I do advocate furthering everyone's knowledge, but sometimes you just have to accept solutions that will allow a better return on investment on your time. 

You don't need to now how an internal combustion engine works, or it's history for someone to be a great driver. It's beneficial, but not necessary. 

Cheers!


----------



## ZZZZZ (Oct 1, 2014)

supers05 said:


> There is a difference between content creation and website creation. The 2 skill sets aren't mutually inclusive. Clearly the OP is having trouble just getting started with a basic WP template and host. Things only get more challenging the more you want from the site. That's why I recommended a drag and drop type service. Those sites actually come out quite nice, far better then many generic WP based sites, as the author can spend time on the content rather then bashing their head against a framework they don't understand.
> 
> I do advocate furthering everyone's knowledge, but sometimes you just have to accept solutions that will allow a better return on investment on your time.
> 
> ...


Right, but you need to know how to turn the key to start the engine, how to shift from Park to Drive, how to turn the steering wheel, how to add fuel, on and on.

All of these things and more have parallels in web site design and development.

Drag and drop is light-years better than hand coding with Notepad as we did in the bad old days, but a good web site still needs to follow basic principles for organization, flow of content, usability, how to write for the web vs. hard copy, basic graphic design, on and on.

There are so many bad web sites out there, a friend of mine used to make a good living just surfing the web, finding horrible web sites, and cold-call emailing the site owner and saying (diplomatically) "Your web site sucks, Allow me to work with you to fix it."
.
.


----------



## supers05 (May 23, 2015)

ZZZZZ said:


> a good web site still needs to follow basic principles for organization, flow of content, usability, how to write for the web vs. hard copy, basic graphic design, on and on.
> 
> .


I agree. None of that requires knowledge of how the framework works. The good drag on and drop sites use really nice templates that guide novice users to good design choices. It takes time to learn those things, if the OP chooses to do so. (or gets cold called with a "your site sucks message.") Either way, I think the OP will be much further ahead then learning how to use a generic framework. (drag and drop sites are very top level frameworks. They are just very restrictive, compared to the generic frameworks.) 

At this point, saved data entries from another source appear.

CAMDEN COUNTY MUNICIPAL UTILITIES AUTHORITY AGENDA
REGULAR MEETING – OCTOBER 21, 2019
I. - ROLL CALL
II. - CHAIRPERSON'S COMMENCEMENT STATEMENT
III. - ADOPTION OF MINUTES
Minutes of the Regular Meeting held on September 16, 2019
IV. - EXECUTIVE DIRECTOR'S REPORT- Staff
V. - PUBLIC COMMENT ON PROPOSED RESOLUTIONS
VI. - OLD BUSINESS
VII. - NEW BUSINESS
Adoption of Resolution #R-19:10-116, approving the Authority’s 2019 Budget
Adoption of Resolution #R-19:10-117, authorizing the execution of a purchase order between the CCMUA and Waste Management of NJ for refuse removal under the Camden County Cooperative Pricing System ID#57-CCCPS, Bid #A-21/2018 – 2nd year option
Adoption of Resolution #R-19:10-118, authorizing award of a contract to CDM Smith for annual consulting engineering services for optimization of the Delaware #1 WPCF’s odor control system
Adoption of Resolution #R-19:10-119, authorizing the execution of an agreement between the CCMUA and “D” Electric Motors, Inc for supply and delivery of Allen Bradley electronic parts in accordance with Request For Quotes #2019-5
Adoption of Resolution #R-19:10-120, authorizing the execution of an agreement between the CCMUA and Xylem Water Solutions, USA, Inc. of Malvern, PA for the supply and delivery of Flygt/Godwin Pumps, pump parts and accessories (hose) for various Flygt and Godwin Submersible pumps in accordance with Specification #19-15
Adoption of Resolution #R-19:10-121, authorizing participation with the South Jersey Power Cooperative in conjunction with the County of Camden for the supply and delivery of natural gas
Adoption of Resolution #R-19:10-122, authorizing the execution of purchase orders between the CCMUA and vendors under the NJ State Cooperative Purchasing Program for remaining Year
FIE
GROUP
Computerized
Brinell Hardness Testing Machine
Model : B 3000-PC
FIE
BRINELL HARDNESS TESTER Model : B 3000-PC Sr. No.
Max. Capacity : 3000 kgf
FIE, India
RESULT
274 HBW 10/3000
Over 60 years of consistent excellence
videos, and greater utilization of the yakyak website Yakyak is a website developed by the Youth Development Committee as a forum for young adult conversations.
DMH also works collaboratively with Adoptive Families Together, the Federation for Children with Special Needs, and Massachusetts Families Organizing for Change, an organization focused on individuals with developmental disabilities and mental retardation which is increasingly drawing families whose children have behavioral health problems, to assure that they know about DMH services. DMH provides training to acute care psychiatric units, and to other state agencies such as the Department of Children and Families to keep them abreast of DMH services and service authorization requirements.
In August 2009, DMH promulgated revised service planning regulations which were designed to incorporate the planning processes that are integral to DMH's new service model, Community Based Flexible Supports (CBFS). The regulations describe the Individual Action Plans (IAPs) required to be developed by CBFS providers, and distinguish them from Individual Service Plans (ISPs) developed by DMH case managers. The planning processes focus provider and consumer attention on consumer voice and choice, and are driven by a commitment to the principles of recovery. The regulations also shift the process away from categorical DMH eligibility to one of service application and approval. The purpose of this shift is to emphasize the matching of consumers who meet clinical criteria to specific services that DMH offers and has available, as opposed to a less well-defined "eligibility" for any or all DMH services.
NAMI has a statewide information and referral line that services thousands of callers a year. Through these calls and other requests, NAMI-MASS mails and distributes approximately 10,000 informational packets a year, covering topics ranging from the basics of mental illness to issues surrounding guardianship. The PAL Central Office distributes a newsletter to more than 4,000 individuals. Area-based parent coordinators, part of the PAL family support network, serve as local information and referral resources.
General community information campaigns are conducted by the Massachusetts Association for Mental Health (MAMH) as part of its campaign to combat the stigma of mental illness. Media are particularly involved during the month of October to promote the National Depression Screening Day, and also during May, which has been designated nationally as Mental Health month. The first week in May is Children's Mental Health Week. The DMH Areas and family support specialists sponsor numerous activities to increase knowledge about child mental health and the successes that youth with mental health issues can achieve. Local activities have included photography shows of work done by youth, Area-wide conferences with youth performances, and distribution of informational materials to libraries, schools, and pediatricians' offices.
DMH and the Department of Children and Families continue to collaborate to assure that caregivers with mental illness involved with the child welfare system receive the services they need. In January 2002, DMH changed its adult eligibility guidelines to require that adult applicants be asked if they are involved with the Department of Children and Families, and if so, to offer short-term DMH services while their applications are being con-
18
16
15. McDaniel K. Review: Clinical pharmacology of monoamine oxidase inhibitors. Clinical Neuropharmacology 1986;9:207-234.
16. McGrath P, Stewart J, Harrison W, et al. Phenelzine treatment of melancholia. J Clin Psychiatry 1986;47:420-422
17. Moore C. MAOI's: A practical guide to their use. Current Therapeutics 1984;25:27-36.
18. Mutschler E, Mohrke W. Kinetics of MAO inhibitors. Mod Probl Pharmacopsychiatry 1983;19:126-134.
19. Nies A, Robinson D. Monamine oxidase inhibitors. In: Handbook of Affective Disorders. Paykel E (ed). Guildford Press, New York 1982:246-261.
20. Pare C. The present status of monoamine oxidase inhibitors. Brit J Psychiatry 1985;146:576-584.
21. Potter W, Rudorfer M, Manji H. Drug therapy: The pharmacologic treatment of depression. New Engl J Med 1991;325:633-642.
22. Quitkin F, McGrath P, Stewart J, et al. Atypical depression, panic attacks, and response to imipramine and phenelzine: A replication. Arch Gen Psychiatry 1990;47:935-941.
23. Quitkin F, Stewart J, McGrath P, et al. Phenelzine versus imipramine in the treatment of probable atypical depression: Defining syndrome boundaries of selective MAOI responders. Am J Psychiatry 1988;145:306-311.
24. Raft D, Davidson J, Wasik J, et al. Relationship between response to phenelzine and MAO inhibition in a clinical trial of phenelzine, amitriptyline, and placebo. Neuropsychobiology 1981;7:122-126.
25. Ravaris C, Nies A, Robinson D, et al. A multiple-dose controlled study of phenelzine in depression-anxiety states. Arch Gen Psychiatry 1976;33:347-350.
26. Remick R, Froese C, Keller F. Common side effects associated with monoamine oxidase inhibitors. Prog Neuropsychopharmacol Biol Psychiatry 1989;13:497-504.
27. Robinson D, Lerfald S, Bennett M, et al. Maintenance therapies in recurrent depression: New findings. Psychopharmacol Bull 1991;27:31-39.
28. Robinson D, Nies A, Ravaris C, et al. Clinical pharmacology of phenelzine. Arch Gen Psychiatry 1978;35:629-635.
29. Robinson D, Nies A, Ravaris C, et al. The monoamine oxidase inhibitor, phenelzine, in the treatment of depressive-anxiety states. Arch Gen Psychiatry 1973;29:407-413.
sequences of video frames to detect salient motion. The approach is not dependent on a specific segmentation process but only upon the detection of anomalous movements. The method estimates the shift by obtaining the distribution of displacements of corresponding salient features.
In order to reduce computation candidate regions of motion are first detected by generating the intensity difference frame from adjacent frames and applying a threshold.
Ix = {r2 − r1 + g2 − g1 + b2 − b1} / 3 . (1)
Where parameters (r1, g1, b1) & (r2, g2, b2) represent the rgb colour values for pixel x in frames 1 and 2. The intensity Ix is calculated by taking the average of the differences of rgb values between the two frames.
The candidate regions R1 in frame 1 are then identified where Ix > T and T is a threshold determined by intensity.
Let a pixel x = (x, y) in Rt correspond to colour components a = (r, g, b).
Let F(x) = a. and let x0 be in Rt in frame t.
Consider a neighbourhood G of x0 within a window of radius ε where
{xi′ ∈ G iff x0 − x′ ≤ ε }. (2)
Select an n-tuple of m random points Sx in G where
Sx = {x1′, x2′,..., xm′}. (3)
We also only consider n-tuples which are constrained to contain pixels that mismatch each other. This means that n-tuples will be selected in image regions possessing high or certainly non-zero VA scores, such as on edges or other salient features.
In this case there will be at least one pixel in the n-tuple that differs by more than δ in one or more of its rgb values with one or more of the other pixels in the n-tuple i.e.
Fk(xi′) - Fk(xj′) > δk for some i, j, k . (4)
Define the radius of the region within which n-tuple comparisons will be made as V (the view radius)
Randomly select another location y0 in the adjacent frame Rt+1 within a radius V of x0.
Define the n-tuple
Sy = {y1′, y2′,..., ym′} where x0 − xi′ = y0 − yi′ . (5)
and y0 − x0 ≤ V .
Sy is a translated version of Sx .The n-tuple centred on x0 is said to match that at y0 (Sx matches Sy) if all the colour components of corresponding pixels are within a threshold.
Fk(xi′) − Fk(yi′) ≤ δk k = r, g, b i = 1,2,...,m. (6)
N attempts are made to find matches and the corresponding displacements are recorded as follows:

I personally use drupal mostly these days, and have some older experience with WP. It all comes down to the flexibility and functionality required, time/monetary budget, verses the learning curve. 


Cheers!


----------



## Bret86844 (Mar 16, 2016)

I learned Wordpress from scratch, it's what I use for my blog. Never built a webpage before or anything like that. If you are trying to do something fancy and specific, forget about it. If you are willing to work with what's there, it's a good platform. My advice is just click around, break things a few times, and spend some time seeing how it works.


----------



## adamz (May 13, 2018)

https://www.w3schools.com/html/default.asp


https://www.khanacademy.org/computing/computer-programming/html-css/intro-to-html/pt/html-basics


----------



## adamz (May 13, 2018)

maddog,


I feel your pain. A step-by-step guide is sometimes hard to locate.

One question: Are you stuck on HostGator's Dashboard or Wordpress's Dashboard?


----------



## supers05 (May 23, 2015)

Aurneriel said:


> It's enough to understand the basics and then move on. It's one of the easiest platforms where you can create news sites. It is easier to find icon designers for hire who will do the final layout of the entire site.


Please look at the dates before posting. This is a 3 year old thread. It's long dead.


----------